Requirement 1
From the post about rotating a sphere by mouse input, quote the passage between "Note after typing: I" and "couple of pre-checks.", inclusive.
Requirement 2
The post about rotating a sphere by mouse input describes setting object types as constant ints. In which two engines did the writer use that approach?

Page extract
----

Note after typing: I truly did not mean for this much text but…details right? Right! :blush:

Alright…let’s dig in.

I do this on many things that need to roll about or float and in general it is part of the framework in the namespace (see bottom utility functions).

The Concept:

  • Same as what you are trying to do but…in a Non-Direct method. Meaning the mouse is not actually rotating the sphere. The sphere is ‘listening’ to the mouse after a couple of pre-checks.

  • Clicking down with a raycast check on the object in question. This object has a script that is fast but is only used when being raycasted (Used). Essentially an Interactive Object.

  • You should have a list of Interactable Objects in your framework then simply check what type it is (the type is in the script on the UO). Can even simply set the object types as constant ints in your namespace and simply check the int on the raycast. This is a super fast way to have hundreds of object types. btw…NWN1 uses this method in their nwscript.NSS. I did this in Unity and essentially copied and pasted it into Flax. Works perfectly. Notice below that this is binary. Basically shifting bits to the left in the int. These are Int16 but we have full Int32. There is no real need of binary bits in our case so simply assigning numbers to the object type is enough. Give some spacing in case you want to insert object types in your table.

----

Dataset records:
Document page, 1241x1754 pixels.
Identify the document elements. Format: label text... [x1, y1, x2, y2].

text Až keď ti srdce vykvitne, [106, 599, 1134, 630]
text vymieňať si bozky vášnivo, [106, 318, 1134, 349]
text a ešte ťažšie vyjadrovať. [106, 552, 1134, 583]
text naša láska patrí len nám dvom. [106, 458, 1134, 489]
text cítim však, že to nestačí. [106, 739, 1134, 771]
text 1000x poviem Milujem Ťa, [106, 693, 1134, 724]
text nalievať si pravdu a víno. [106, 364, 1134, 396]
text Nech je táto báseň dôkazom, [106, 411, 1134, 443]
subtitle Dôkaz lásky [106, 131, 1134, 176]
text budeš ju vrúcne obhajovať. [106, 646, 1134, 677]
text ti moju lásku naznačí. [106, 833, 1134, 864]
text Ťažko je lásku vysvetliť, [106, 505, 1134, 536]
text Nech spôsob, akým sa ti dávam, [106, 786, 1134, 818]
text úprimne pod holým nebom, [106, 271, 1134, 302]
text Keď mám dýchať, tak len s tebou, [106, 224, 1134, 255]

----

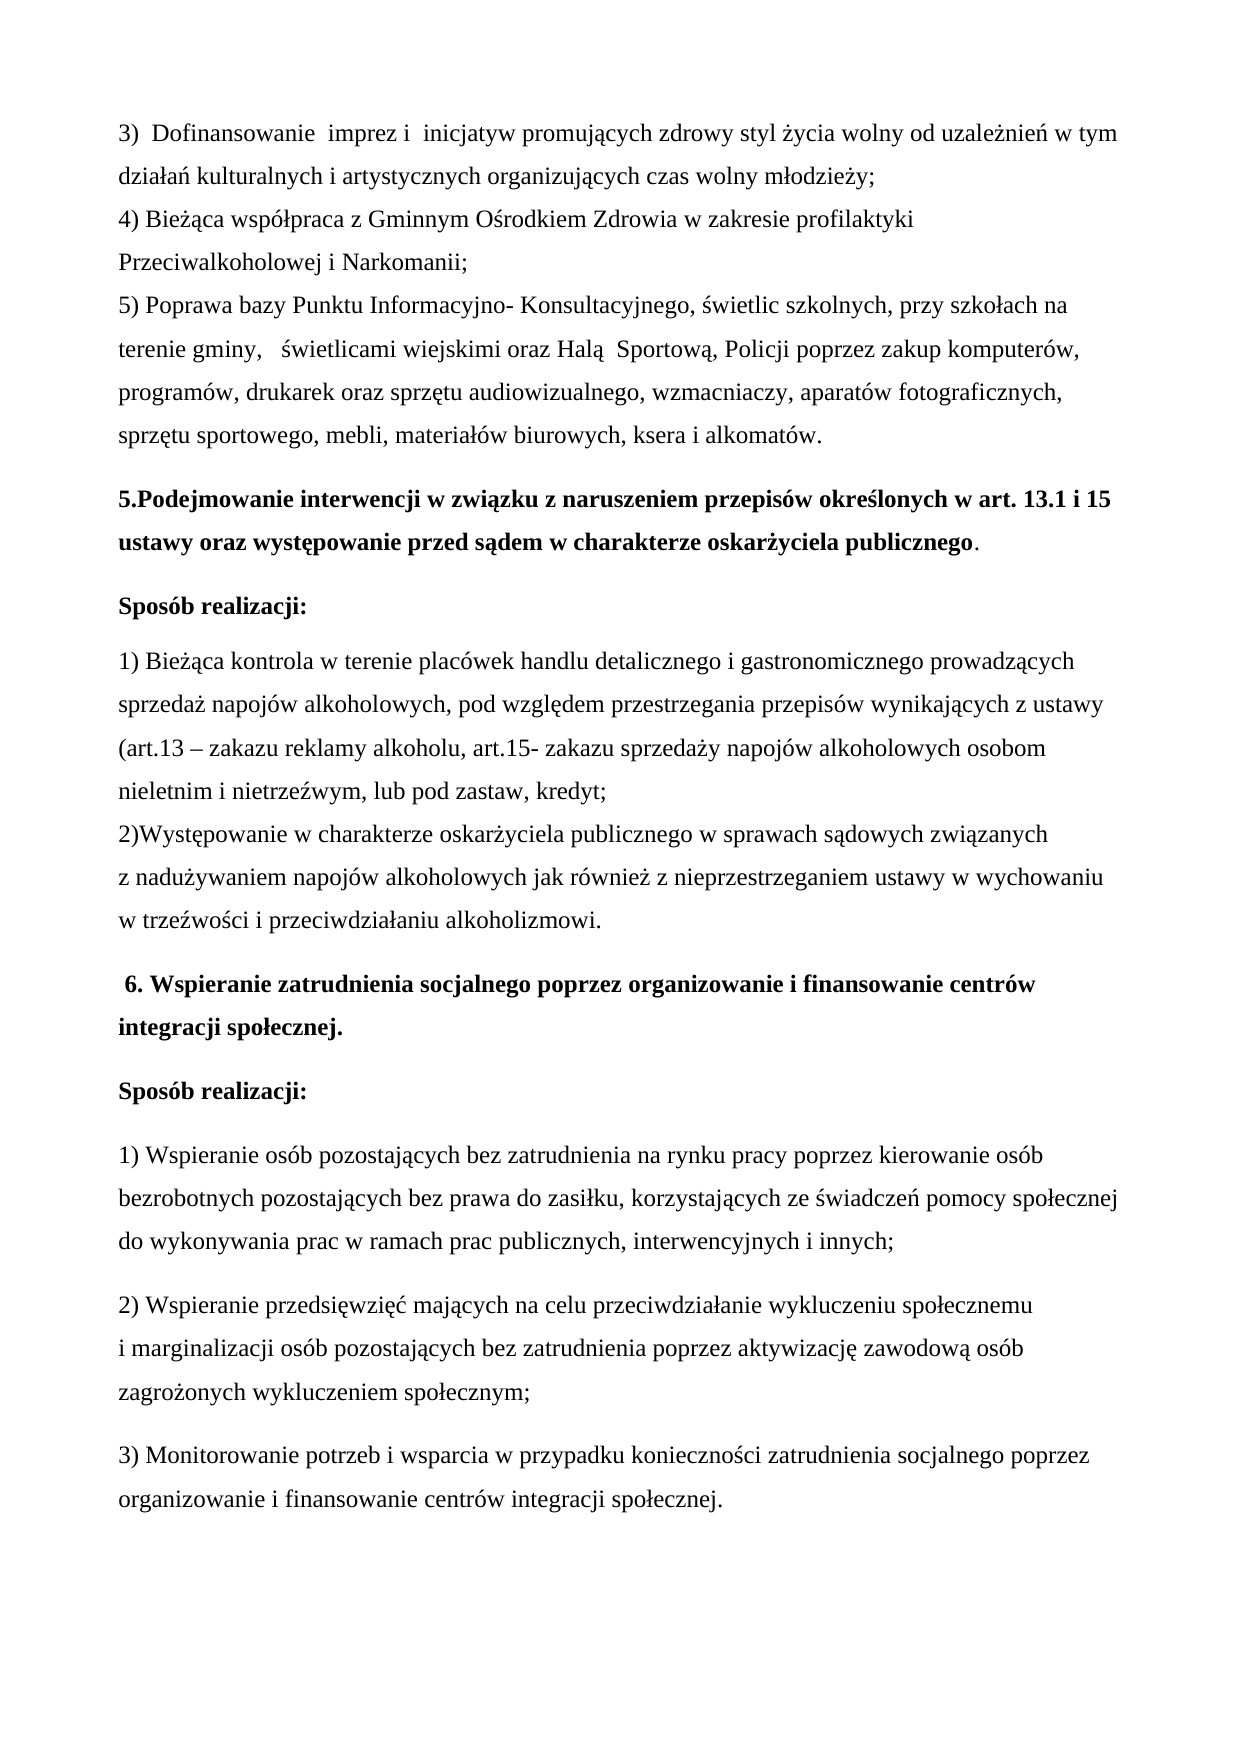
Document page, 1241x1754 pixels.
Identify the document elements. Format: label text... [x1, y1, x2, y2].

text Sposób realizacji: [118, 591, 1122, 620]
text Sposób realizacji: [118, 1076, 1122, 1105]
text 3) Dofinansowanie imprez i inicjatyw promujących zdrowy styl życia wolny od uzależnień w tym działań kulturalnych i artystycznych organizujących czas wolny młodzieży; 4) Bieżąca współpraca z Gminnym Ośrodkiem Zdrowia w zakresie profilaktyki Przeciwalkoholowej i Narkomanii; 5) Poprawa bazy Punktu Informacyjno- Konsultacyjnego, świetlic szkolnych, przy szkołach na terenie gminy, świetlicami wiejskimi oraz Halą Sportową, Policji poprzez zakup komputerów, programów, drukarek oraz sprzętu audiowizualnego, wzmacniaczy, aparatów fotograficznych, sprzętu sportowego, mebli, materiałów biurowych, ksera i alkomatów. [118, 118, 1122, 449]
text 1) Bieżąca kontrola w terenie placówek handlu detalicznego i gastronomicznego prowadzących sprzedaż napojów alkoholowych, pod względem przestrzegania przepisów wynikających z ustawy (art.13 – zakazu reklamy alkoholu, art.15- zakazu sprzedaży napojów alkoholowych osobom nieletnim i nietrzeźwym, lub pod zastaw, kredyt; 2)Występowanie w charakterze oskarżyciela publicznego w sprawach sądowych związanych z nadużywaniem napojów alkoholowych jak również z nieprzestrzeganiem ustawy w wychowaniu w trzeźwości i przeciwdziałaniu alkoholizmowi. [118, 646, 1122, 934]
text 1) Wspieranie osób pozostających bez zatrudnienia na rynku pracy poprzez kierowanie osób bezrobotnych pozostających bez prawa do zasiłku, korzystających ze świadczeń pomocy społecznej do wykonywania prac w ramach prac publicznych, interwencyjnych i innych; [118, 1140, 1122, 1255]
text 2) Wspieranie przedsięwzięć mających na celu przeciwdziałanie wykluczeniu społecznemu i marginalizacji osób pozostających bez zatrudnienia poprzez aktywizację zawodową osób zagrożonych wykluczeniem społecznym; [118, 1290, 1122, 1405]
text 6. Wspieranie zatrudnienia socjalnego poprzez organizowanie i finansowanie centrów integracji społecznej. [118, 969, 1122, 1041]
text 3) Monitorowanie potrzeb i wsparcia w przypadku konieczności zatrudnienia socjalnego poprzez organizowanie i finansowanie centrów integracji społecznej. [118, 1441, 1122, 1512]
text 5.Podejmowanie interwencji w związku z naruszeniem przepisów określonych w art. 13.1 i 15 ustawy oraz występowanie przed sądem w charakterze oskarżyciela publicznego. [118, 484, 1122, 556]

----

Answer 1
Note after typing: I truly did not mean for this much text but…details right? Right! :blush:

Alright…let’s dig in.

I do this on many things that need to roll about or float and in general it is part of the framework in the namespace (see bottom utility functions).

The Concept:

  • Same as what you are trying to do but…in a Non-Direct method. Meaning the mouse is not actually rotating the sphere. The sphere is ‘listening’ to the mouse after a couple of pre-checks.

Answer 2
Unity and Flax.